> **Dataset entries**:
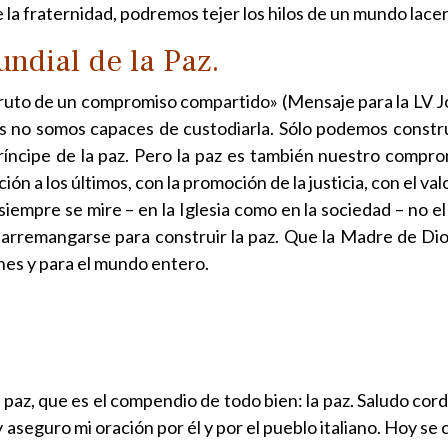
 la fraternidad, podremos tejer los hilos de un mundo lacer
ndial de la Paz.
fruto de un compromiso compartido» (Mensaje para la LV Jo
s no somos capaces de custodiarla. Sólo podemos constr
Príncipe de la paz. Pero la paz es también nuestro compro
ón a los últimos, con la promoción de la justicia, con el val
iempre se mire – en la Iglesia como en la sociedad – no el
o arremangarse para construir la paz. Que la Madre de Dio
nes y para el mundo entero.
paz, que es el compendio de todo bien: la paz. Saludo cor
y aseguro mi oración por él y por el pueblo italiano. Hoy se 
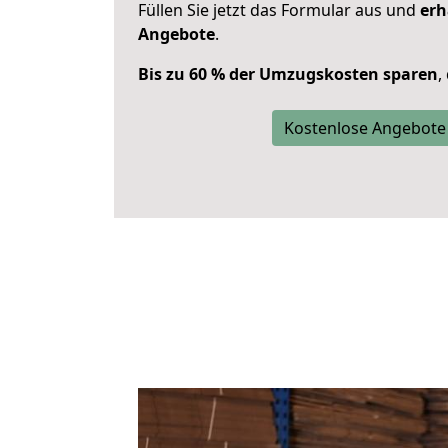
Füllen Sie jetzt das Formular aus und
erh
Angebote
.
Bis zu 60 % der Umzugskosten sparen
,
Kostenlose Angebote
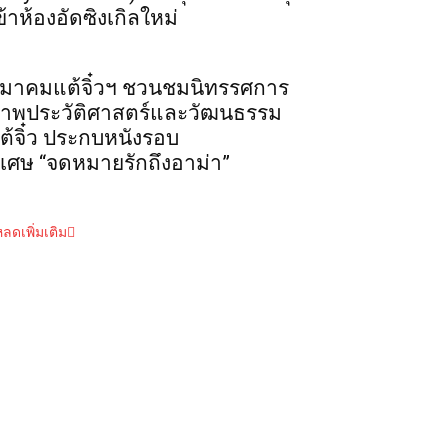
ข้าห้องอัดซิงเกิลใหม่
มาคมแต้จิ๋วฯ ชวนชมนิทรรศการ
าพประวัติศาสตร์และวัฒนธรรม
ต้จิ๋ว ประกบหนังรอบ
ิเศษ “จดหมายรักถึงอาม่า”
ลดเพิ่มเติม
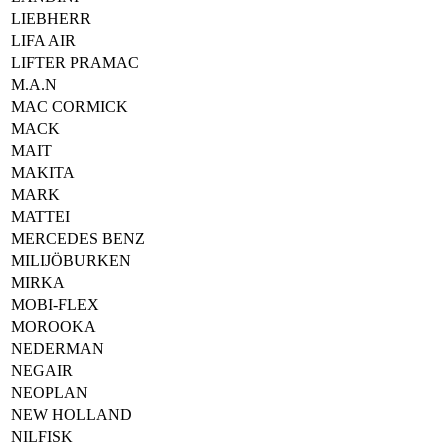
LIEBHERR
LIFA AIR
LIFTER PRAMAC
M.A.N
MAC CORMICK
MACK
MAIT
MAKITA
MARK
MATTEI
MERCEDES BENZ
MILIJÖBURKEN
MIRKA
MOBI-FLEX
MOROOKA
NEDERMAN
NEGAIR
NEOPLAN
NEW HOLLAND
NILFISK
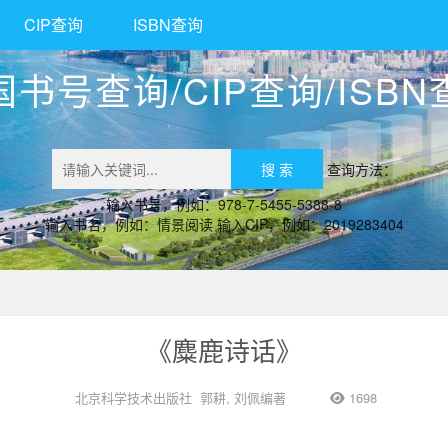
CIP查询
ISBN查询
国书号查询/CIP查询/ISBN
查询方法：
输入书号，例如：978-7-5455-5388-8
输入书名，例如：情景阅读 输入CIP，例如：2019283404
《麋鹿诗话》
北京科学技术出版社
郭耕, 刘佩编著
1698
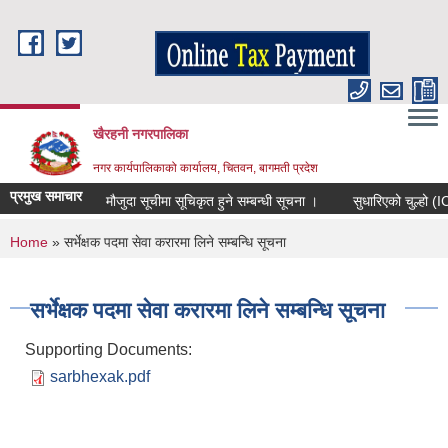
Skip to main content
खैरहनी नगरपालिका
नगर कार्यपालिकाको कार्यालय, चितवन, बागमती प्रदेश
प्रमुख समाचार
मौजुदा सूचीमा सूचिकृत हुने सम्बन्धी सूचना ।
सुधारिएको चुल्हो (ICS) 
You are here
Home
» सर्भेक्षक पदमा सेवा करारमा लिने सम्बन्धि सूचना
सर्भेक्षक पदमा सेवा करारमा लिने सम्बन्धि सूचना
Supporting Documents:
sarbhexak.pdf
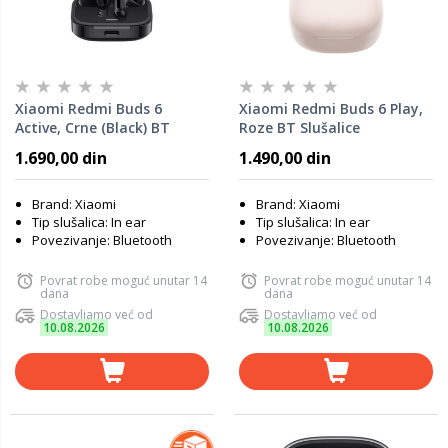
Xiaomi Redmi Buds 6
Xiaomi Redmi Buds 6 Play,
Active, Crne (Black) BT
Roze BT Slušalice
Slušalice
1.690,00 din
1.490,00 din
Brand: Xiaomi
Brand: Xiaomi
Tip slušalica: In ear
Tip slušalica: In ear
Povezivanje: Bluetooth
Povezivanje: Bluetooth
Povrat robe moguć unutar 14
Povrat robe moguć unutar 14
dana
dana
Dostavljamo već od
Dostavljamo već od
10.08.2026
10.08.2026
--
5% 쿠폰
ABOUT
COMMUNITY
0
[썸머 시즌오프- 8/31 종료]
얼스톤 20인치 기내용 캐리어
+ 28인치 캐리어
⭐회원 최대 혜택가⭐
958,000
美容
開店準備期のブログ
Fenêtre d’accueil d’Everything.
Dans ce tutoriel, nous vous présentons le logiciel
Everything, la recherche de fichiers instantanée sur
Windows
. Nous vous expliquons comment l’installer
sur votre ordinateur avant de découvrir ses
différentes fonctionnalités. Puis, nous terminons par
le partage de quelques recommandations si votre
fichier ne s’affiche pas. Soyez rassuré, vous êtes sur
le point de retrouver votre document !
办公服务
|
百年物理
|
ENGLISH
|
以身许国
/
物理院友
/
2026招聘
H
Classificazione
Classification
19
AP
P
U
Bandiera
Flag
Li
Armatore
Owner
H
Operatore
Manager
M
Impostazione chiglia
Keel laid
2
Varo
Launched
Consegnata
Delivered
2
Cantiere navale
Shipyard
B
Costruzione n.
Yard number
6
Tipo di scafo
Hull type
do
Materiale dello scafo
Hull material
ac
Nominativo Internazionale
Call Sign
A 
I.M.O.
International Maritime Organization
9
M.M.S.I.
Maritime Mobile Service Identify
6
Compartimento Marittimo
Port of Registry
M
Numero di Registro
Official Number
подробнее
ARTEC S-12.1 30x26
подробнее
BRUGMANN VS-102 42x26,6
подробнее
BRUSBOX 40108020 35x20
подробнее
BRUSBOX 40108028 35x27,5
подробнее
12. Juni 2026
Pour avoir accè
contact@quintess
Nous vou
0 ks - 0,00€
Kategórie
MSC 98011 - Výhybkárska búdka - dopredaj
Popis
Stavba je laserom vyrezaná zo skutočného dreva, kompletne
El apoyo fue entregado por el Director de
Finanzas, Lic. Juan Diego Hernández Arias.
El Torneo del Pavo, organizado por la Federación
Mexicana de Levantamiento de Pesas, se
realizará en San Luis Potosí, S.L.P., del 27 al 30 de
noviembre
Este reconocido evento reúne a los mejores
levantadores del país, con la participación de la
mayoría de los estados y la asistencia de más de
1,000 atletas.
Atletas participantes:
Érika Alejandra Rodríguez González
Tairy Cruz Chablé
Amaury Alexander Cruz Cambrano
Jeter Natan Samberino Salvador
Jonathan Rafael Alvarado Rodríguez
==
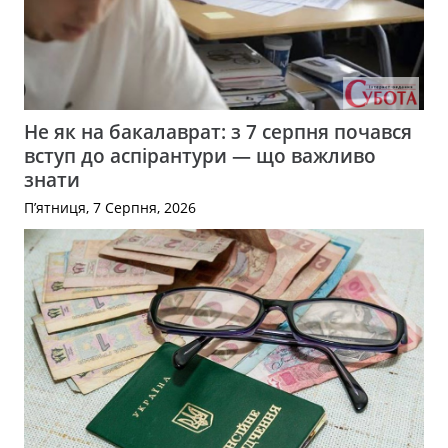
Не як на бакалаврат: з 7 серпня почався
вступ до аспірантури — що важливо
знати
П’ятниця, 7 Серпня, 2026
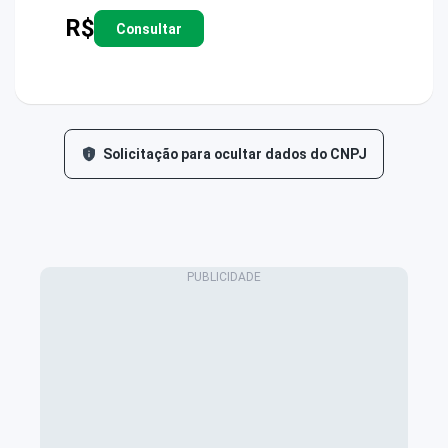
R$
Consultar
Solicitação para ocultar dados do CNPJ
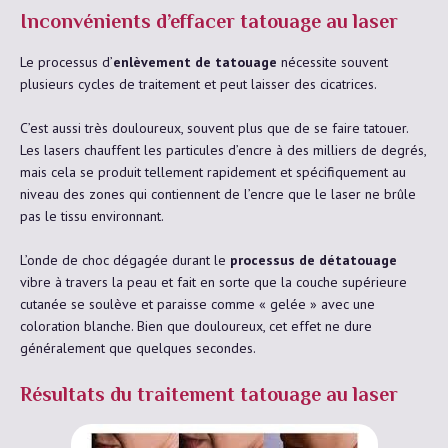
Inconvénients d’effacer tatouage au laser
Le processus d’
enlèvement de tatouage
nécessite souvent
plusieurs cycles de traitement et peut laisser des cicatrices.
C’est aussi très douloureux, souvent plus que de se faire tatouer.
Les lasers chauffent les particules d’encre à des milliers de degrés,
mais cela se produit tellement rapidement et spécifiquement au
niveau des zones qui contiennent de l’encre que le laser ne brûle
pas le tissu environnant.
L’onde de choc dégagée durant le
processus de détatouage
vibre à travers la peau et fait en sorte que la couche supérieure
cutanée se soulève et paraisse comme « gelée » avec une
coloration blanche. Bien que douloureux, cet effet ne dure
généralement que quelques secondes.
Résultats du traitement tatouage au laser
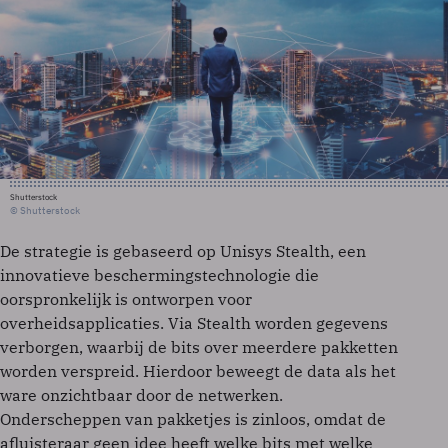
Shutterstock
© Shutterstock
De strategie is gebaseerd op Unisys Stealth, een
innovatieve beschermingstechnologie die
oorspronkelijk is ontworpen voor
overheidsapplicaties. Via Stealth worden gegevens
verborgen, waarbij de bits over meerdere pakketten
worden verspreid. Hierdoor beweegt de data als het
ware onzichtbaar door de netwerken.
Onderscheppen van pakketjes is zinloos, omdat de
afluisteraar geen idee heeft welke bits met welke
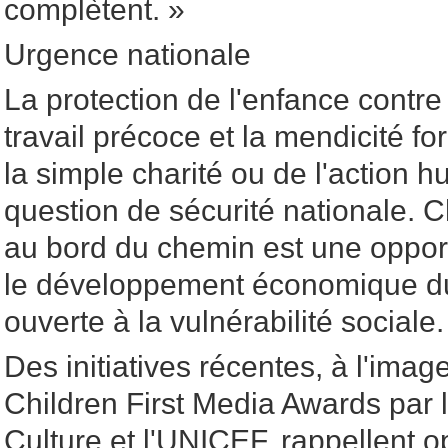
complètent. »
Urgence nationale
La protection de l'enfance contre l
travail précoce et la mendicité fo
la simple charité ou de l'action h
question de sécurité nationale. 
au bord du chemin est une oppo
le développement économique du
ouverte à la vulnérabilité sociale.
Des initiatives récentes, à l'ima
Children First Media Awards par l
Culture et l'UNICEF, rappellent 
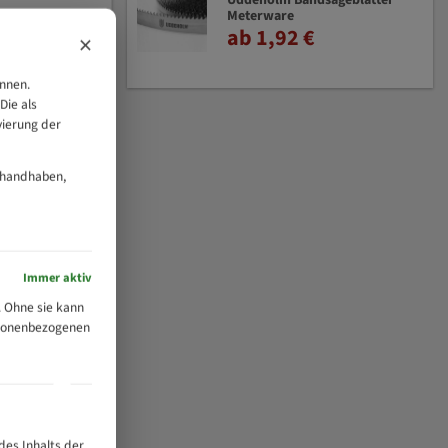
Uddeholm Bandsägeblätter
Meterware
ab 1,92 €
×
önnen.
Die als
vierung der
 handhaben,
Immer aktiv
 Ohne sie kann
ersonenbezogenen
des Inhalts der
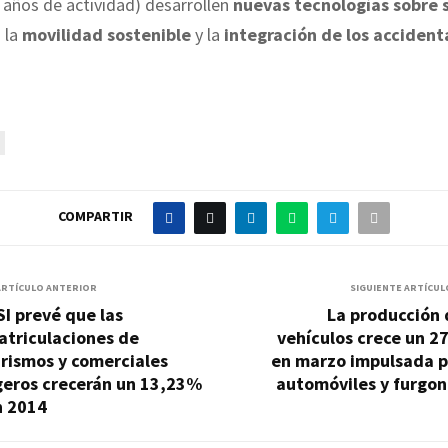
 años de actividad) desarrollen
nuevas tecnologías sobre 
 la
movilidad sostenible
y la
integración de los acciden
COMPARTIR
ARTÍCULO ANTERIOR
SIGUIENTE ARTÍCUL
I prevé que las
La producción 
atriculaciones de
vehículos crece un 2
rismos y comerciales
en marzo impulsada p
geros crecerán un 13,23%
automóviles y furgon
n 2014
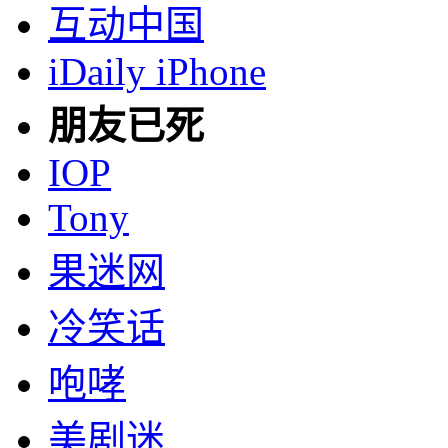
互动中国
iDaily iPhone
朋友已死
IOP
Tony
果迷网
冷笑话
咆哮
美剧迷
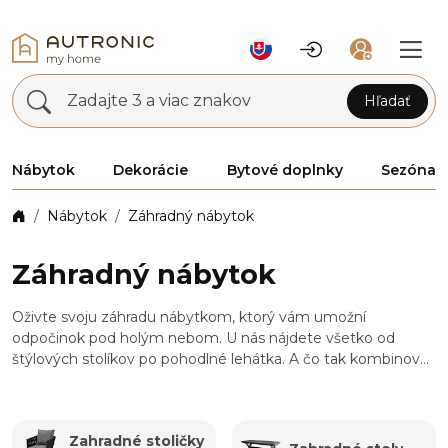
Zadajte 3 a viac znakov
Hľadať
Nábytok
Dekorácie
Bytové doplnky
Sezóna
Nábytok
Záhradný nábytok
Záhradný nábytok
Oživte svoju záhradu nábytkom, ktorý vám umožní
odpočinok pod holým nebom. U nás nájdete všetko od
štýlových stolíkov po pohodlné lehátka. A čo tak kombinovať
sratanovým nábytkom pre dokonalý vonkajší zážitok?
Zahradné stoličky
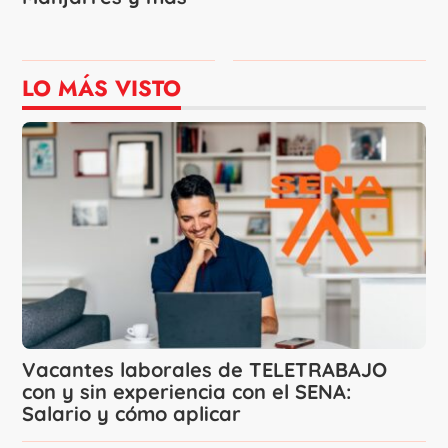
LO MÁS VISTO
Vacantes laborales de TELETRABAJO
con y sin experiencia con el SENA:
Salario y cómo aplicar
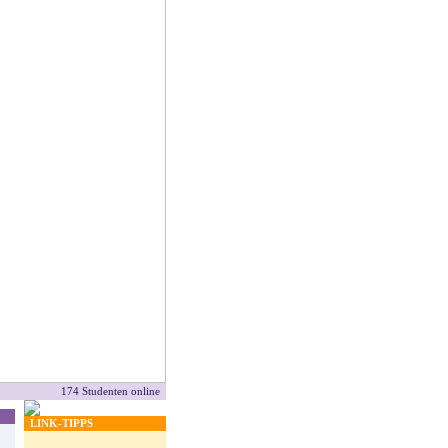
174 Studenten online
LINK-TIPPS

> **WORK REQUIRED**: Return every line of the data above that contains the string "Maritime", matching case exactly.

> **EXERCISE ANSWER**:
International Maritime Organization
Maritime Mobile Service Identify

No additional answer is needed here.